* Task item
Omit the pictures. Print each entry below exactly.

Stored data entries:
Start of Block

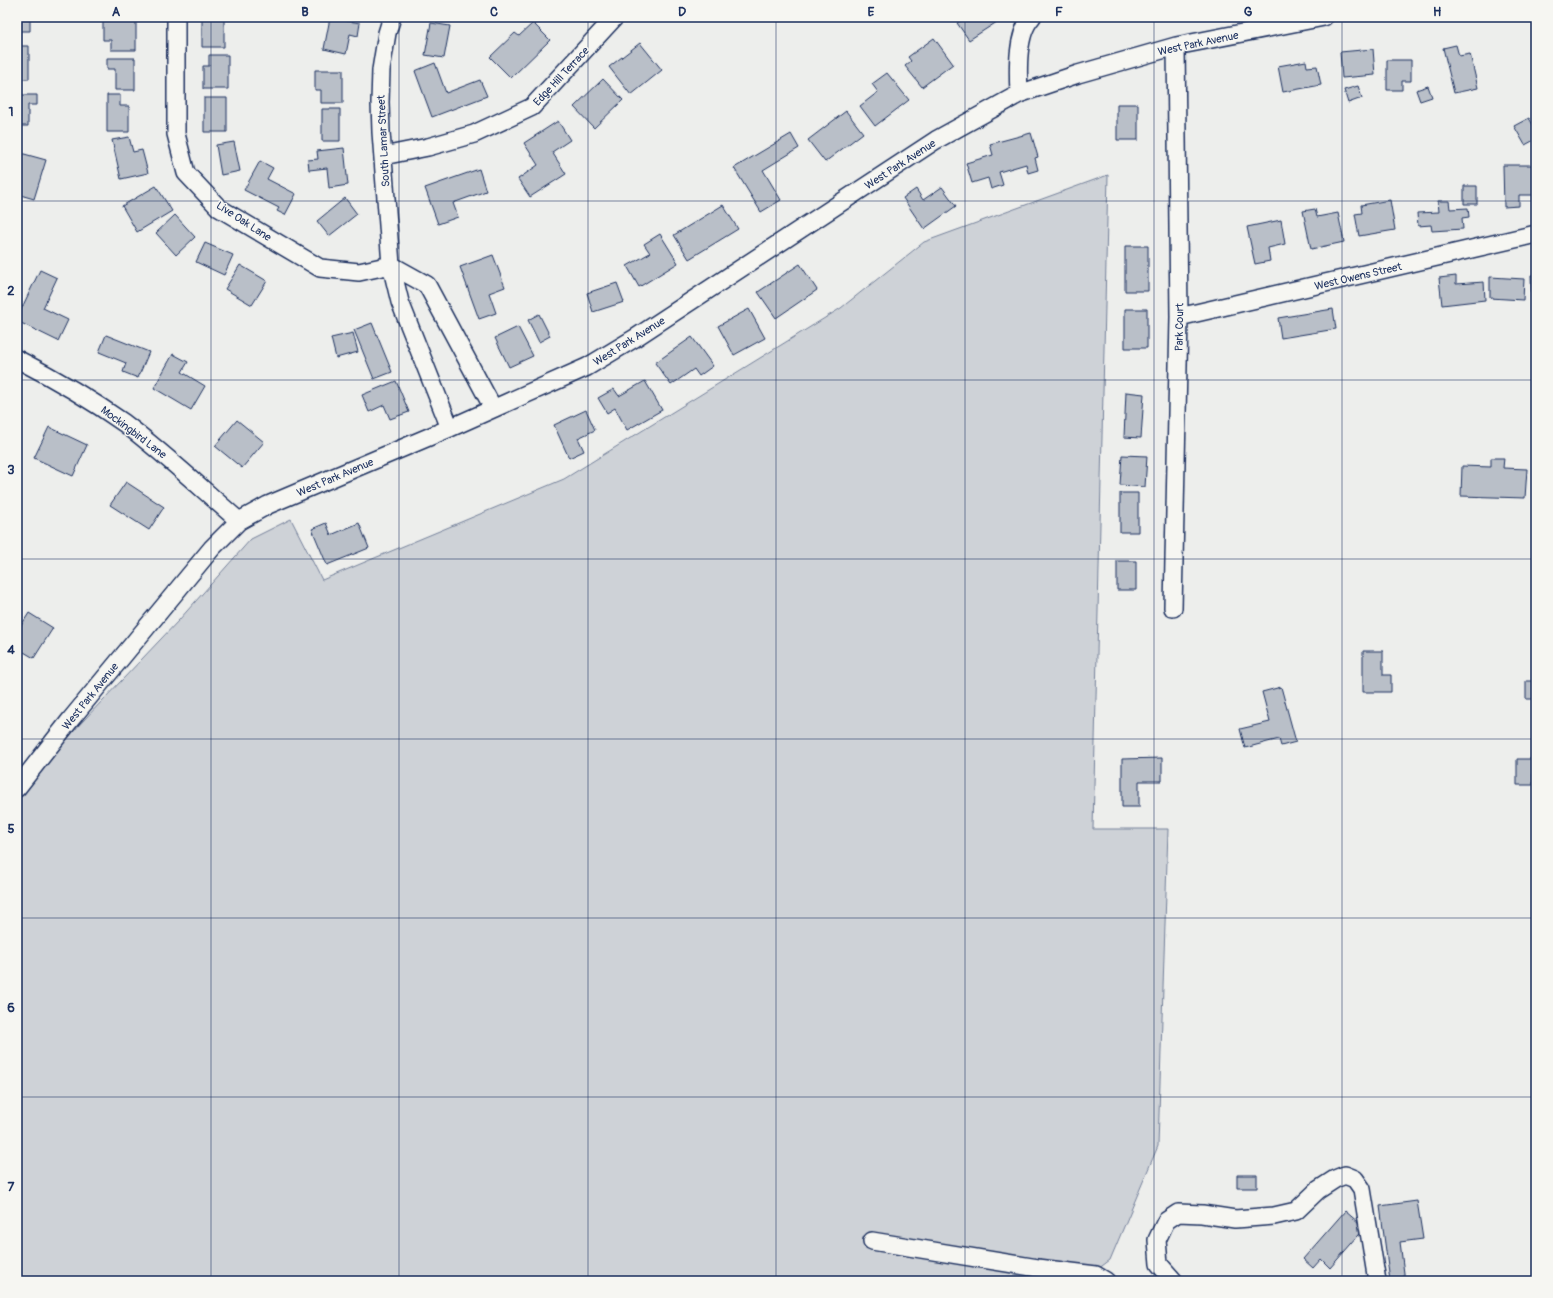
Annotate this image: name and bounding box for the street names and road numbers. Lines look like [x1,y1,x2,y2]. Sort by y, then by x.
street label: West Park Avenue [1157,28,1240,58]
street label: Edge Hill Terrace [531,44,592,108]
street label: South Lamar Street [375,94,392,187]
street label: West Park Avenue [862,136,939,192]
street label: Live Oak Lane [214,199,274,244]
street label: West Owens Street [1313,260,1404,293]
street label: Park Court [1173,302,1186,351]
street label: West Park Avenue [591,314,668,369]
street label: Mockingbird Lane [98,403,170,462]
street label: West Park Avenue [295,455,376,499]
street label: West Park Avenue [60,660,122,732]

End of Block

* Reply
Annotate this image: name and bounding box for the street names and road numbers. Lines look like [x1,y1,x2,y2]. Sort by y, then by x.
street label: West Park Avenue [1157,28,1240,58]
street label: Edge Hill Terrace [531,44,592,108]
street label: South Lamar Street [375,94,392,187]
street label: West Park Avenue [862,136,939,192]
street label: Live Oak Lane [214,199,274,244]
street label: West Owens Street [1313,260,1404,293]
street label: Park Court [1173,302,1186,351]
street label: West Park Avenue [591,314,668,369]
street label: Mockingbird Lane [98,403,170,462]
street label: West Park Avenue [295,455,376,499]
street label: West Park Avenue [60,660,122,732]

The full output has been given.